Dans un contexte de recomposition des chaînes d’approvisionnement et de montée en puissance du commerce intra-africain, Africa Global Logistics (AGL) annonce l’ouverture d’un nouveau corridor multimodal reliant Abidjan à Bamako via Bobo-Dioulasso.
Cette initiative vise à renforcer la connectivité entre la Côte d’Ivoire, le Burkina Faso et le Mali, tout en proposant aux opérateurs économiques une solution logistique plus fluide, plus rapide et plus compétitive.
Une solution multimodale intégrée
Le dispositif repose sur un schéma combinant transport ferroviaire et routier :
- acheminement par rail entre Abidjan et Bobo-Dioulasso
- relais routier jusqu’à Bamako
Le passage par le port sec de Bobo-Dioulasso permet d’optimiser les opérations de transit, avec une prise en charge rapide des marchandises avant leur acheminement final.

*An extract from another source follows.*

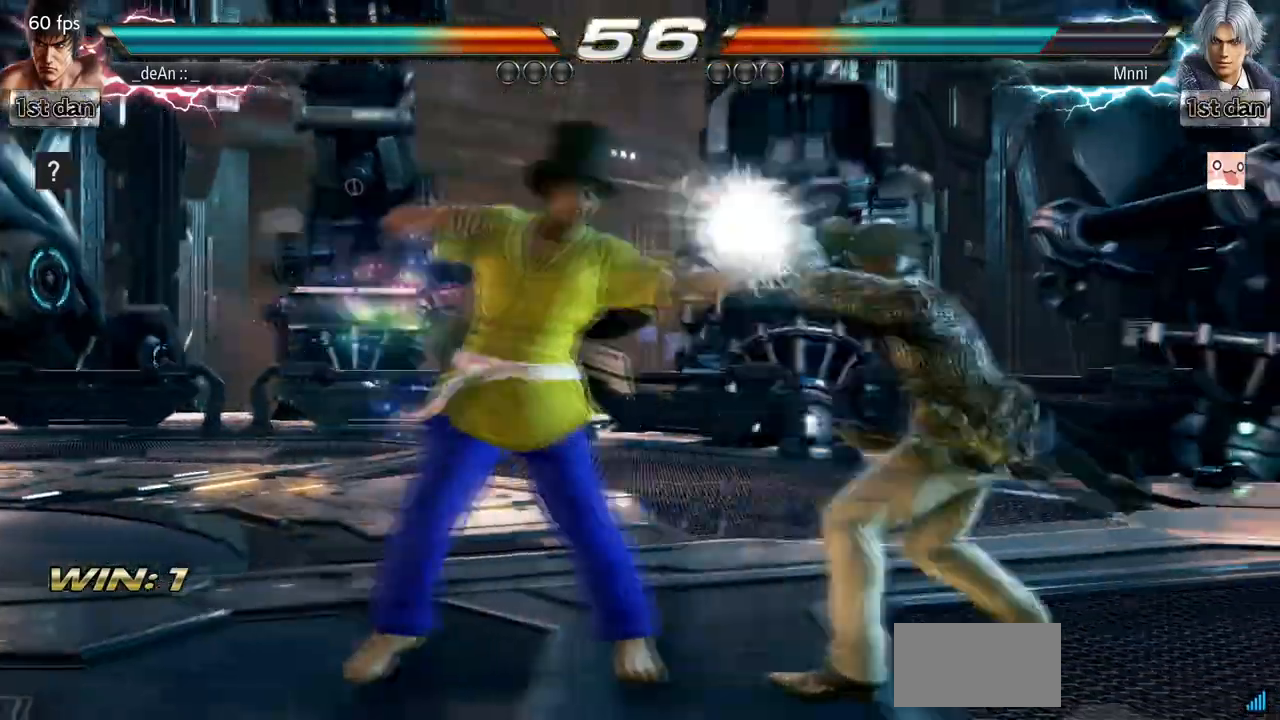
{"dt_ms": 500, "buttons": [], "left_stick": "down-right", "events": [[100, "SQUARE", "down"], [267, "SQUARE", "up"], [500, "left_stick", "down-right"]]}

Un système d’escorte sécurisée est également mis en place jusqu’à la frontière malienne, garantissant la traçabilité et la sécurité des flux tout au long du corridor.
Pensée pour répondre aux exigences des industriels, cette solution s’adapte à une large gamme de marchandises et à différents secteurs d’activité. Déjà testée avec succès pour un premier client, elle est appelée à monter en puissance.
Une coordination régionale renforcée
Le projet s’appuie sur une coopération étroite entre les administrations douanières des trois pays. Cette coordination permet :
- d’améliorer la fluidité des échanges
- de renforcer la traçabilité des marchandises
- de simplifier certaines procédures pour les opérateurs
Le corridor mobilise également un écosystème logistique intégré incluant Sitarail ainsi que des transporteurs locaux burkinabè et maliens.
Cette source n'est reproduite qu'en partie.